Exercise directions.
Please copy the lines below, exactly as they are, from the one with "02. july 2026" through the one with "Que ce soit pour réparer une aile, le cap", and leave out the pictures.

----

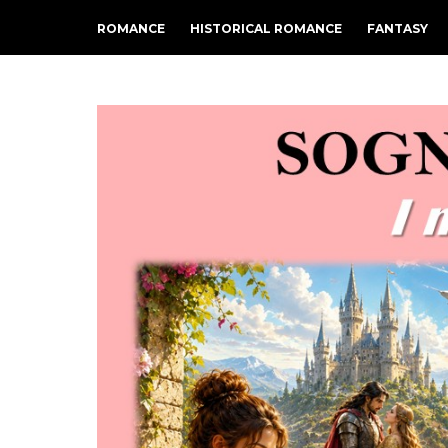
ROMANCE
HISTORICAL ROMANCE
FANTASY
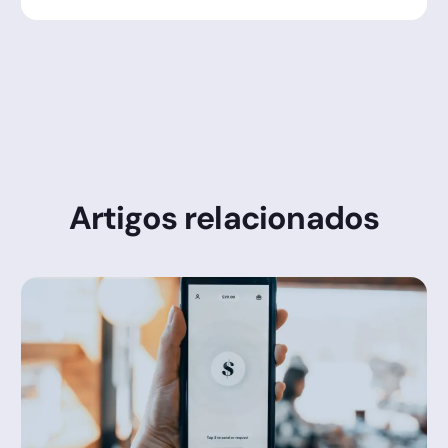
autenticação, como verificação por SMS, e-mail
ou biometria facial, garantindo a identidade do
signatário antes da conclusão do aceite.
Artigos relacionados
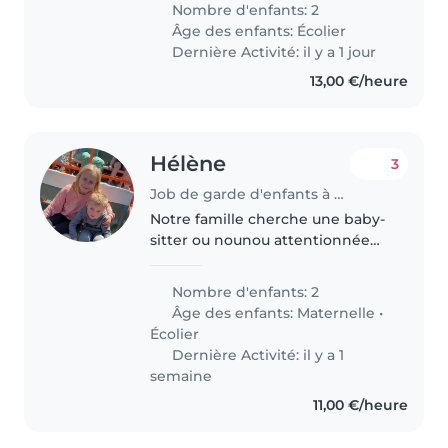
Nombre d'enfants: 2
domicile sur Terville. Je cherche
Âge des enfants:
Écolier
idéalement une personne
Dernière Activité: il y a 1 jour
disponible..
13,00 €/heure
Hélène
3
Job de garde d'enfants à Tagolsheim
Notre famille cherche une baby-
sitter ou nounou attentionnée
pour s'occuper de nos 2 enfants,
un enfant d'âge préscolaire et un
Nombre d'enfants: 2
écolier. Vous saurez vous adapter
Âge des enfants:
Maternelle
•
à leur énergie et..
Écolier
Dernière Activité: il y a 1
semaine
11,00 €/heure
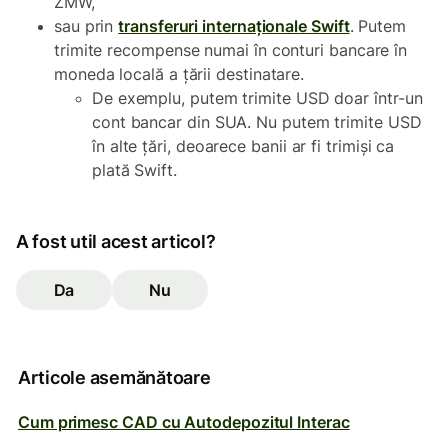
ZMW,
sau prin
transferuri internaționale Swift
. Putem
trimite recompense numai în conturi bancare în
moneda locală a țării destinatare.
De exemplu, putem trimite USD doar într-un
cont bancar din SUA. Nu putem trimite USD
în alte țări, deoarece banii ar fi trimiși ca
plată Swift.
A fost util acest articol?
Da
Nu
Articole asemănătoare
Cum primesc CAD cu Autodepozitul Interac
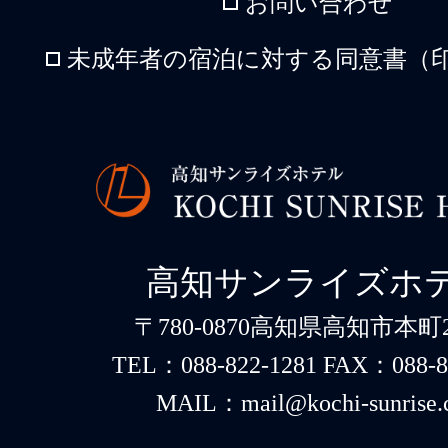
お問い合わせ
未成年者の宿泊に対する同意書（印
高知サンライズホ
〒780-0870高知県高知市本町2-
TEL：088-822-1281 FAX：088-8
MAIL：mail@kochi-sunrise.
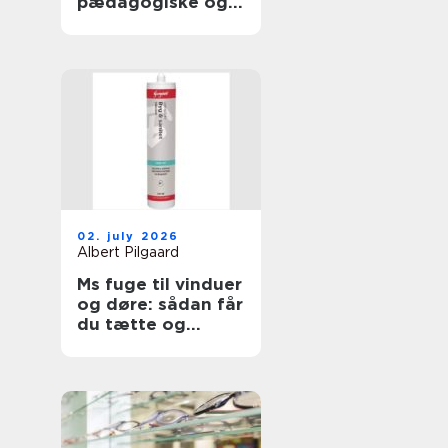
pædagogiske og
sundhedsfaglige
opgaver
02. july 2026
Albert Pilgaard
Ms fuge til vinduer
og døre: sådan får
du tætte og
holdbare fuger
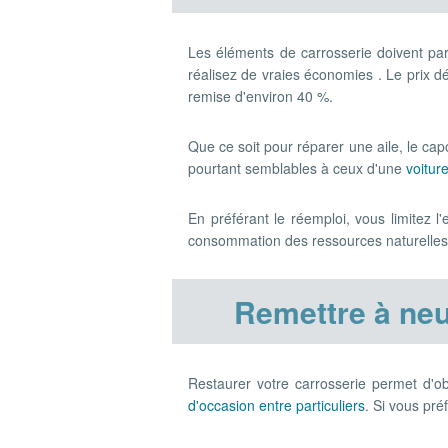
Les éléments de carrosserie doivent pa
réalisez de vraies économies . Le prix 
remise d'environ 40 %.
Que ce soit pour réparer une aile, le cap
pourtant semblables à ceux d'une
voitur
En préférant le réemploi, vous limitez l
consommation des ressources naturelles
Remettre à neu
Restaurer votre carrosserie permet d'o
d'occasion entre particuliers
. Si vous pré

----

Finished exercise.
02. july 2026
Albert Pilgaard
Ms fuge til vinduer
og døre: sådan får
du tætte og
holdbare fuger
Les éléments de carrosserie doivent pa
réalisez de vraies économies . Le prix 
remise d'environ 40 %.
Que ce soit pour réparer une aile, le cap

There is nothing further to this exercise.